In our livestream you can follow what is happening at the flight hole of our hive around the clock. Depending on the time of day, season and current weather, you can make various observations: for example, honey bees flying in and out, some with differently colored pollen packets on their legs, bees fanning the air, controlling guard bees or drones (male bees).
We additionally record measurement data from the bee colony, such as the temperature in the colony (orange line), the change in weight of the hive (green line) and the outside temperature (red line). These data give us information about various events in and around the bee colony.
Here you can see the data of the hive, which you can observe via the livestream. This is located at our site in Vienna Donaustadt.
The temperature in the colony is around 35 °C in summer and drops by 5 to 10 °C in winter. The right temperature is important for bee health and healthy development of bee offspring.
Bees behave differently depending on the weather conditions and outside temperatures. In hot weather, for example, the bees cool the hive. For this purpose, the collecting bees fetch water, which is distributed in the hive by the hive bees. The larvae are protected from dehydration by the moisture. Evaporation of the water leads to cooling of the air. Another possibility is fanning. In this process, the workers gather at the entrance of the nest and actively fan the warm air out of the hive. Fanning with the wings also creates a cooling air flow - the bees act as a fan.
If these possibilities are not sufficient to lower the temperature in the hive sufficiently, a so-called beard forms. In this process, the bees, which are not needed for either water evaporation or fanning, leave the hive and form a cluster in front of the entrance. This prevents them from further raising the temperature inside the hive with their body heat.
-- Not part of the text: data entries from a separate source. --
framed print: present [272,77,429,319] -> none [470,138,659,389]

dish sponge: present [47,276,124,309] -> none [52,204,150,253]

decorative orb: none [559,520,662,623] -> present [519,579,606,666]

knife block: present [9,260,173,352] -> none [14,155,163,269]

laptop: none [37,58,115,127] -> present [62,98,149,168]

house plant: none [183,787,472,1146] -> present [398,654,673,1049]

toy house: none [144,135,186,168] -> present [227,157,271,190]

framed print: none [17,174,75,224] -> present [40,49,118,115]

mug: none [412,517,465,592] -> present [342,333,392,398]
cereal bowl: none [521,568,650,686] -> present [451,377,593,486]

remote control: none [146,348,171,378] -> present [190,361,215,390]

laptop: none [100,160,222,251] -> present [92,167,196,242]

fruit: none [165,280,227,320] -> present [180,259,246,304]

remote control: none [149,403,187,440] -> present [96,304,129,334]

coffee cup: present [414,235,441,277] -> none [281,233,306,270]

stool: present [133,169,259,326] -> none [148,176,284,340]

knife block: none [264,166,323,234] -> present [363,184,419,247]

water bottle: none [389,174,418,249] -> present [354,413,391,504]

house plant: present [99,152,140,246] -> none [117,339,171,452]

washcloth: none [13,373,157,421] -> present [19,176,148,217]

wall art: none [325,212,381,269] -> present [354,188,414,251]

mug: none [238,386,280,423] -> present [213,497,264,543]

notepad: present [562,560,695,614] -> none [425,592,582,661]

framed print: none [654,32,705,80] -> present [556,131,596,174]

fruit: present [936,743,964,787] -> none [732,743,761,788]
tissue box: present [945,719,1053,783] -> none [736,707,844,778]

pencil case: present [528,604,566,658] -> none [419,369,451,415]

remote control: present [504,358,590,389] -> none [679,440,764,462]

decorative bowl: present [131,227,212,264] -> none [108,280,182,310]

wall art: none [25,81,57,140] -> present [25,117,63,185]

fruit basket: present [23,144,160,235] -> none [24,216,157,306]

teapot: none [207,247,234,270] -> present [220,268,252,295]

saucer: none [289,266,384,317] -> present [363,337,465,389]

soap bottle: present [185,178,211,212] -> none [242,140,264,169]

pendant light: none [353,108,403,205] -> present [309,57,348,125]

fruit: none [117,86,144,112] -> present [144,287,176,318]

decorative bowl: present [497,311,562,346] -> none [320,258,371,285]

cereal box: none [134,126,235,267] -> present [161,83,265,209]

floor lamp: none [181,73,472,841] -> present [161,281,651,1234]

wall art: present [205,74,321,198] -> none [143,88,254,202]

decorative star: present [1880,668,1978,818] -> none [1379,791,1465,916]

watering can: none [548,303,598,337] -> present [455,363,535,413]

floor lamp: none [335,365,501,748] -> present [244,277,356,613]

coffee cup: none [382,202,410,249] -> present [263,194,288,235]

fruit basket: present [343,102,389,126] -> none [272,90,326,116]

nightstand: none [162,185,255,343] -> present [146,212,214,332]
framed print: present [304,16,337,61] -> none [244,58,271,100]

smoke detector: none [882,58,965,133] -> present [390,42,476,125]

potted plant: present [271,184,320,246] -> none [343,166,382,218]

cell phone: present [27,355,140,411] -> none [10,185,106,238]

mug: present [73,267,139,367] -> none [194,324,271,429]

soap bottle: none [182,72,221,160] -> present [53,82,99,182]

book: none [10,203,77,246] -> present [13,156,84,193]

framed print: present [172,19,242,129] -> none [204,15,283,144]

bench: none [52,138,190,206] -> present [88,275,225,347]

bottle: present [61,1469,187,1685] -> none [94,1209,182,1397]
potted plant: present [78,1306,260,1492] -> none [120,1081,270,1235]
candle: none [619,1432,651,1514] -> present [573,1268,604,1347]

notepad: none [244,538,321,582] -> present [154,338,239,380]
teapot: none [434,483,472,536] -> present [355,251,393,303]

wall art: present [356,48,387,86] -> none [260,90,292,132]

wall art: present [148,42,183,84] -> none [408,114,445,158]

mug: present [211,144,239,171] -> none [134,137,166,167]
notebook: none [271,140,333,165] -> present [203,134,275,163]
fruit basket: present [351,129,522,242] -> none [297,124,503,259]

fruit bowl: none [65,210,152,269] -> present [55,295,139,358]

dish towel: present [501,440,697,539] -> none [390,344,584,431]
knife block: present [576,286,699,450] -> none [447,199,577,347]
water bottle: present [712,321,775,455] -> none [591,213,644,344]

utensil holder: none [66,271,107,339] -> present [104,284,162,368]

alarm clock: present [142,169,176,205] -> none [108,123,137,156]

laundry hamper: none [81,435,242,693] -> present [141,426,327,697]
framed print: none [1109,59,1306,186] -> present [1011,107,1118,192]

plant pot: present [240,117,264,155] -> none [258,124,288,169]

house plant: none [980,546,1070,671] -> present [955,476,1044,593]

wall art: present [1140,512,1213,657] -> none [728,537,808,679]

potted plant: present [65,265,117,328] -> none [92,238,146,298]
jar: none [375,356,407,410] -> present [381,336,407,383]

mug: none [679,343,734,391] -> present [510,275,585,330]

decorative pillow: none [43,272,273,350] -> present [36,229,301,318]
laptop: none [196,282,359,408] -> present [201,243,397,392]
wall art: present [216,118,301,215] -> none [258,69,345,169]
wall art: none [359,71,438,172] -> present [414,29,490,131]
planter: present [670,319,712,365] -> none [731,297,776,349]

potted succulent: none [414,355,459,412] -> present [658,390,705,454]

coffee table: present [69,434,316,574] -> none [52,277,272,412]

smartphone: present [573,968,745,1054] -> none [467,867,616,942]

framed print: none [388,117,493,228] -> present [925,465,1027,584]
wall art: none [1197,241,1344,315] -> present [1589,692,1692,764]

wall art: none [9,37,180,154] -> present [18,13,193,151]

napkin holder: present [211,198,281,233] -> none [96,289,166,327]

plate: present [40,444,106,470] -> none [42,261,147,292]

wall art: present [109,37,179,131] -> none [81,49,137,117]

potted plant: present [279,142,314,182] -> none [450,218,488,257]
In winter, the bees form a winter cluster. In its center sits the queen bee. There, the temperature is warmed up to 25 to 30 °C. To do this, the honey bees arrange themselves tightly packed together to form a ball. The peripheral areas are significantly cooler. The bees therefore regularly change their position from the outside to the inside. The bees sitting on the outside use their flight muscles and trembling movements to ensure that the cluster and the hive do not cool down. If temperatures rise above 10 °C on winter days, the bees can leave the hive to empty their fecal bladder. This keeps the hive clean and prevents the transmission of diseases through the feces.
What does the weight tell us?
In the peak season in early summer, there are up to 50,000 honey bees in one hive. One bee weighs 0.1 g, which means that a colony with 50,000 bees weighs about 5 kg. During the bee year there are constant changes in weight: The weight increases due to incoming bees, nectar, pollen and water input or foreign influences such as rain or snow. The weight decreases due to departing bees, food consumption, evaporation or bees that have died outside the colony. Due to the flight activity of bees, the following pattern is often seen in spring and summer: in the morning, the hive becomes lighter because thousands of bees fly out to forage for food. If an abundant supply of food is available, the weight gradually increases during the day. Then, in the evening, the hive is heaviest: the bees have all returned to the colony.